Nell’ottobre 2024, la Federcalcio palestinese ha segnalato alla FIFA presunti episodi di discriminazione da parte della IFA, portando all’apertura di un’indagine.
La FIFA non ha accolto la richiesta di sanzione avanzata dalla Federcalcio palestinese, che aveva chiesto la sospensione della IFA.
Tuttavia, la IFA è stata ritenuta colpevole di non aver "rispettato gli obiettivi statutari della FIFA", secondo una lunga decisione pubblicata dalla commissione disciplinare, che ha elencato diversi episodi di razzismo nel calcio israeliano.
La commissione disciplinare ha sottolineato che le sanzioni inflitte al club israeliano Beitar per comportamenti razzisti e discriminatori sono state "carenti e sostanzialmente inadeguate".
"I tifosi si sono resi protagonisti di comportamenti razzisti persistenti e ben documentati", si legge nel rapporto a proposito dei sostenitori del Beitar.
"L’uso da parte del club di slogan come 'forever pure' e i ripetuti cori con insulti etnici come 'terrorista' rivolti ai giocatori arabi non sono episodi isolati, ma fanno parte di un modello sistematico di condotta che viola le regole fondamentali della decenza e getta discredito sullo sport.
"La commissione ha sottolineato che questo club rappresenta solo un piccolo esempio di un fallimento generale da parte della IFA."
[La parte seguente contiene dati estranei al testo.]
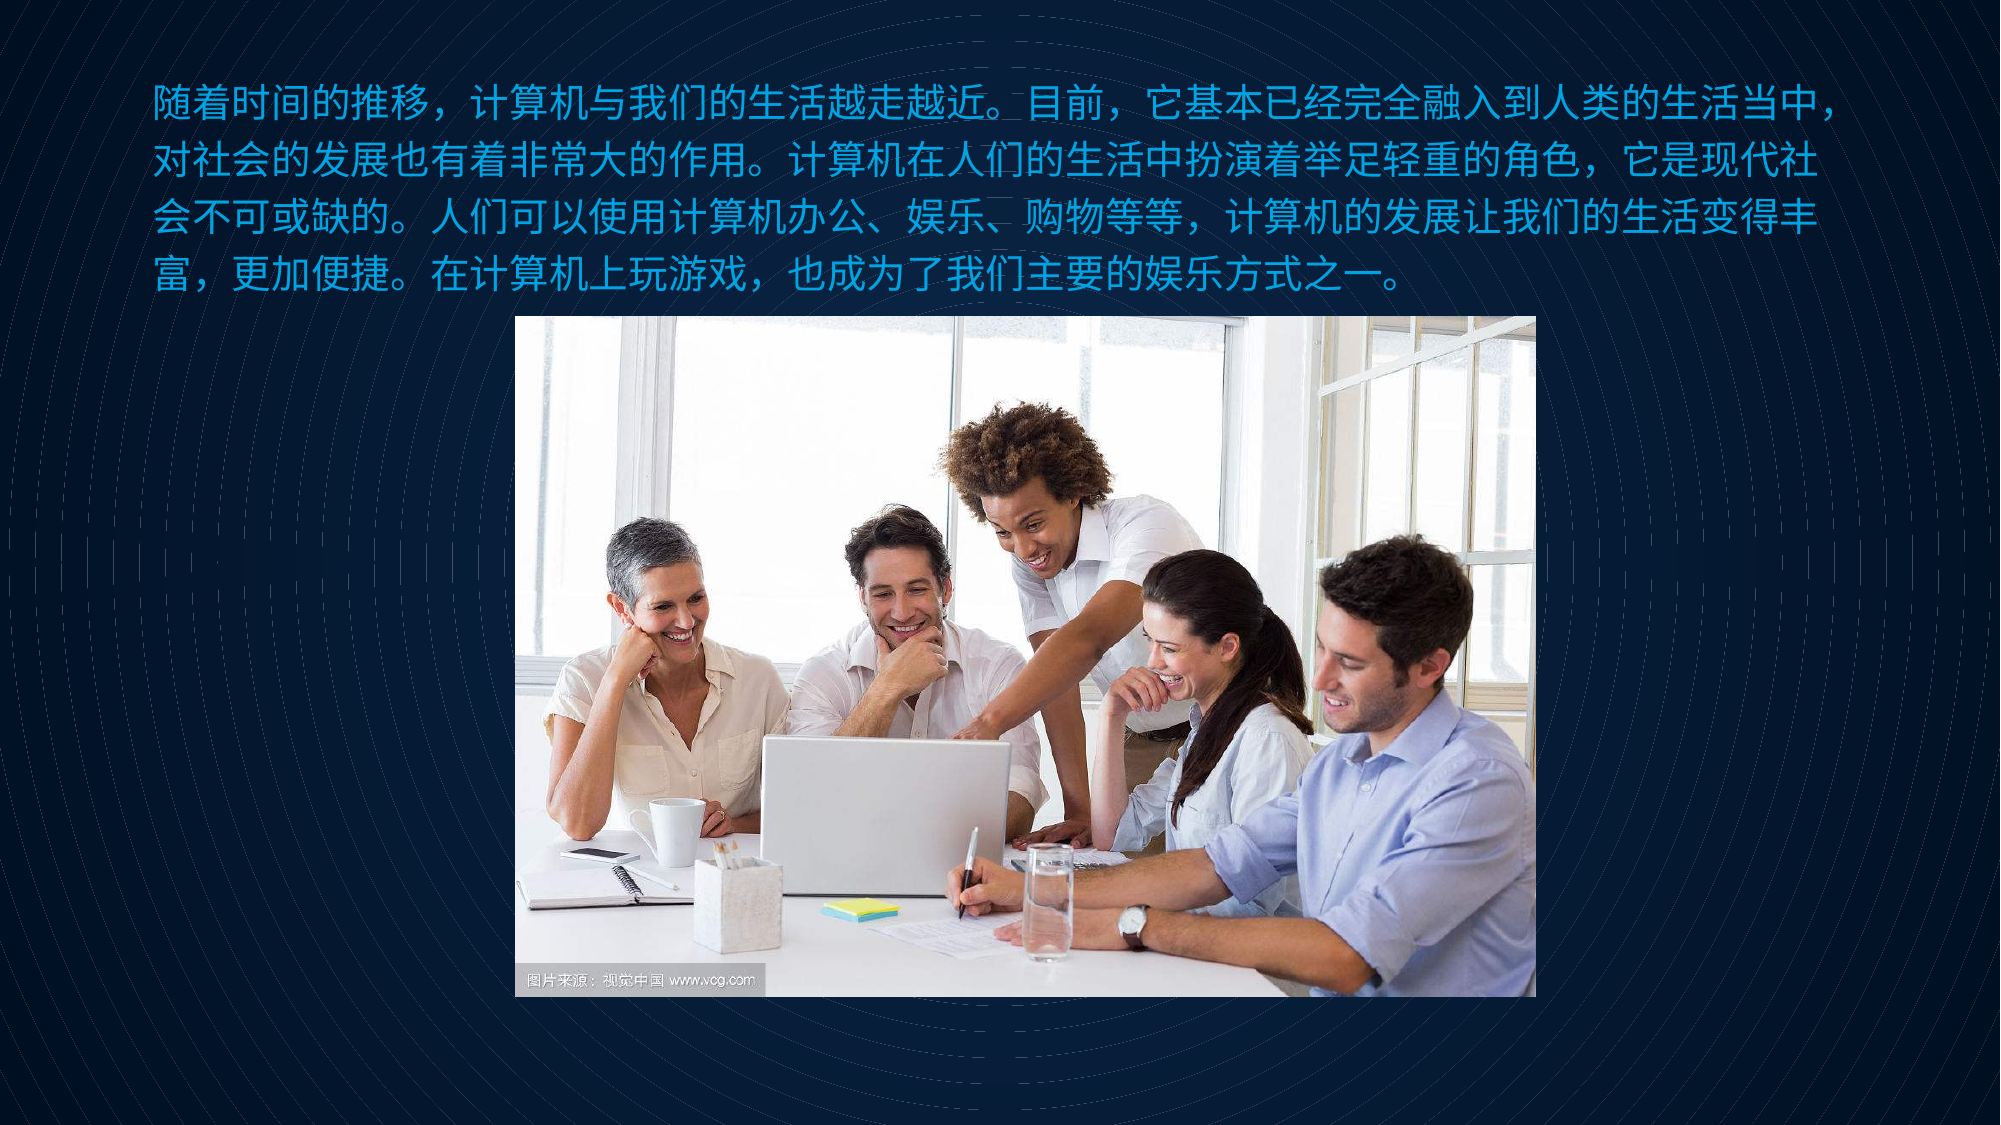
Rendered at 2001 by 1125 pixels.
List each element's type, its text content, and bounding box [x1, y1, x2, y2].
IFA obbligata a esporre uno striscione contro la discriminazione
La FIFA ha inoltre comunicato che la IFA ha ricevuto un ammonimento e dovrà esporre uno "striscione significativo e ben visibile" nelle prossime tre partite casalinghe di competizioni FIFA, con la scritta 'Football Unites the World - No to Discrimination'.
La IFA dovrà inoltre destinare un terzo della multa all’attuazione di un piano per "garantire azioni contro la discriminazione e prevenire il ripetersi di tali episodi".
A seguito di un’indagine separata, la FIFA ha annunciato che non verranno adottati provvedimenti nei confronti della IFA in merito alle accuse secondo cui club israeliani con sede in Cisgiordania occupata parteciperebbero ai campionati israeliani.